MOSSAD'A CASUSLUK ŞEBEKESİ: ESKİ POLİS MEMURU GÖNEN KARAKAYA İDDİANAMEDE
Milli İstihbarat Teşkilatı (MİT), geçen yılın Şubat'ında İstanbul ve İzmir'de düzenlediği operasyonla Mossad'a bilgi sattığı iddia edilen 9 kişilik şebekeyi çökertti. Şebekenin liderinin, uyuşturucu baronu Zindaşti'ye bilgi sızdırmakla da suçlanan eski polis memuru Gönen Karakaya olduğu belirlendi.
ZİNDAŞTİ DOSYASI İLE BAĞLANTI: KARAKAYA'NIN KARANLIK GEÇMİŞİ
Gönen Karakaya, İranlı uyuşturucu baronu Naci Şerif Zindaşti'nin örgütüne bilgi sızdırmak ve cinayet görüntülerini silmekle suçlanıyordu. Şimdi ise Mossad'a veri satma iddiasıyla İstanbul Ağır Ceza Mahkemesi'nde yargılanıyor.
2019'DA BAŞLAYAN MOSSAD İLİŞKİSİ
İddianameye göre, Karakaya'nın İsrail İstihbarat Servisi ile teması 2019'da başladı. Mossad yöneticileri Yuriy Kovalchuk, Dimitri ve Peter Petrenko ile irtibat kuran Karakaya, Filistinli aktivistlerin takip ve gözetleme faaliyetlerini organize etti.
"AİLE" KILIFI ALTINDA TAKİP
Şebeke, A.I., A.A., K.S. gibi Filistin uyruklu aktivistleri "aile görüntüsü" altında takip etti. Karakaya'nın eşi Fatma Serap Karakaya, üvey oğlu Yaşar Alperen Dinçel ve özel dedektif Ahmet Yurtseven de operasyonlarda aktif rol aldı.
KRİPTO PARA İLE ÖDEME DETAYI
Mossad'dan alınan ödemelerin kripto para ile yapıldığı tespit edildi. Şebeke üyeleri, kamu kurumlarındaki bağlantıları aracılığıyla elde ettikleri kişisel verileri binlerce liraya sattı.
DİJİTAL KANITLARI DENİZE ATTILAR
MİT operasyonlarından korkan Karakaya, Mossad ile iletişimde kullandığı tüm dijital verileri denize atarak imha etti. Ancak soruşturma birimleri, şebekenin raporlama sistemini deşifre etmeyi başardı.
WHATSAPP GRUBUNDAN CASUSLUK KANITI
Şebeke üyesi Samet Yurtseven'in, Mossad yöneticisi "İgor" ile kurduğu WhatsApp grubu üzerinden fotoğraf ve yazışmalar yaptığı ortaya çıktı. Avukatlık ofisi çalışanı Emre Çalışkan ise sinyal ve kimlik bilgilerini 4.200 TL'ye sattığı tespit edildi.
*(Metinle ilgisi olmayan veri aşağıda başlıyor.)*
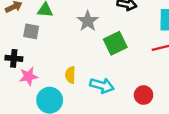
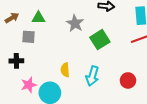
pink star: (28, 76) -> (29, 85), moved
cyan arrow: (102, 85) -> (92, 76), turned 96

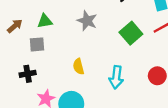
green square: (100, 40) -> (131, 33), moved
yellow semicircle: (65, 70) -> (78, 66), moved

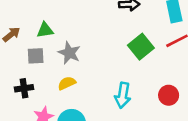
gray star: (87, 21) -> (69, 53), moved
yellow semicircle: (78, 66) -> (67, 83), moved, turned 77

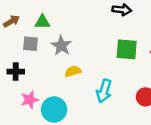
green square: (141, 47) -> (127, 49), turned 35
yellow semicircle: (67, 83) -> (73, 71), moved

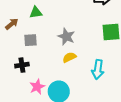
green triangle: (42, 22) -> (36, 12), moved
gray star: (61, 46) -> (66, 37), moved

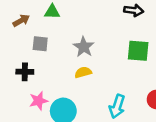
cyan arrow: (98, 70) -> (117, 106), moved

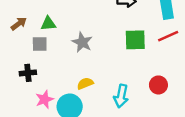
green triangle: (52, 12) -> (48, 24), moved
yellow semicircle: (83, 72) -> (85, 83), moved

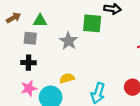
green square: (135, 40) -> (92, 23), moved
black cross: (28, 73) -> (29, 63), moved

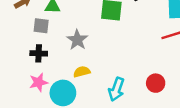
gray star: (69, 41) -> (77, 40), moved

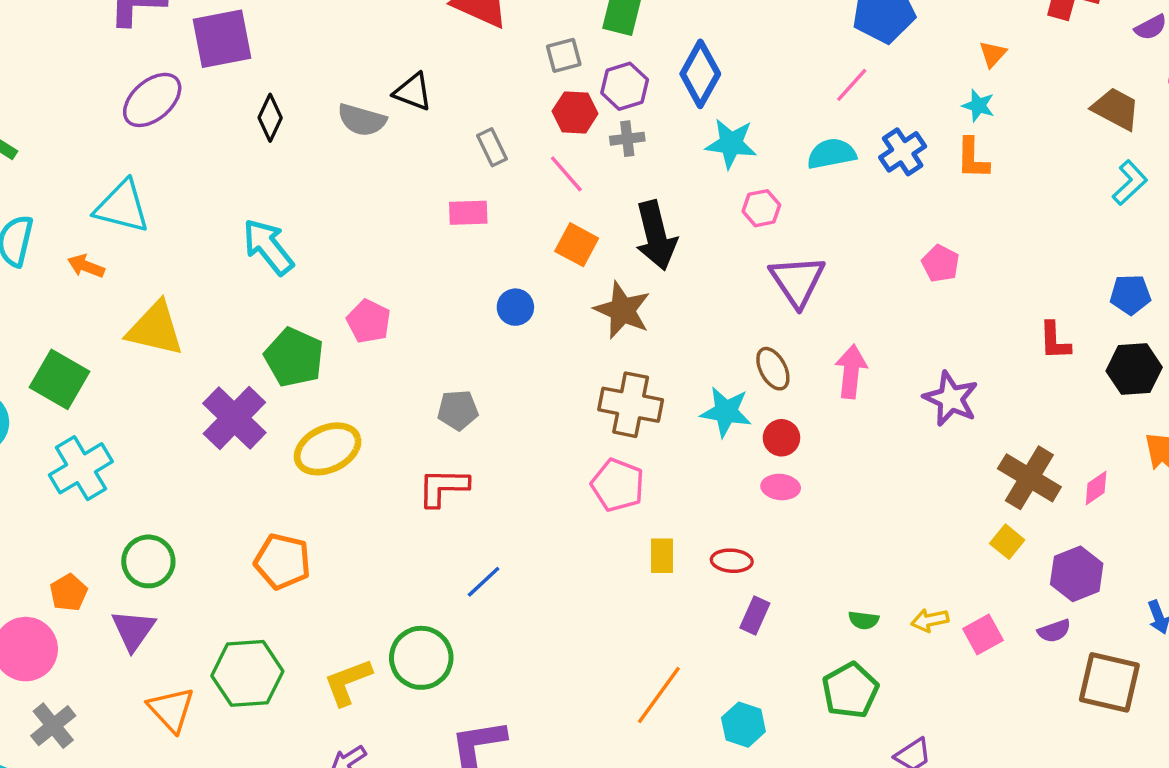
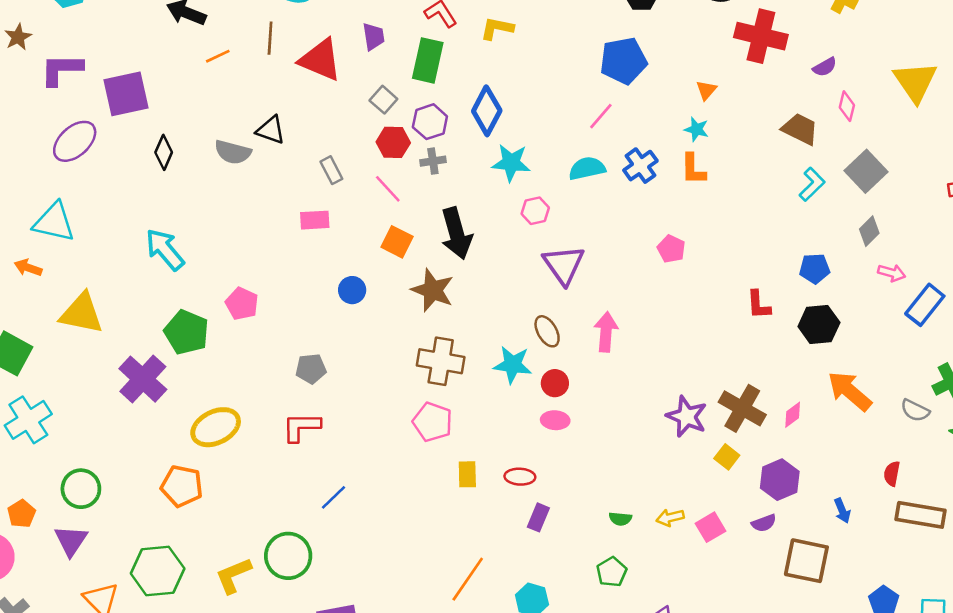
gray square: (564, 55) -> (383, 100), turned -32
purple star: (951, 399) -> (687, 416), moved
yellow ellipse: (328, 449) -> (216, 427), moved
green pentagon: (850, 690) -> (612, 572), size x0.7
İTİRAFLAR VE CEZA TALEPLERİ
Şüphelilerden Musa Kuş ve Emre Çalışkan, "siyasal casusluk" ve "kişisel veri satma" suçlarını kabul etti. İstanbul Cumhuriyet Başsavcılığı, 9 şüpheli için 640 yıla kadar hapis cezası talep etti.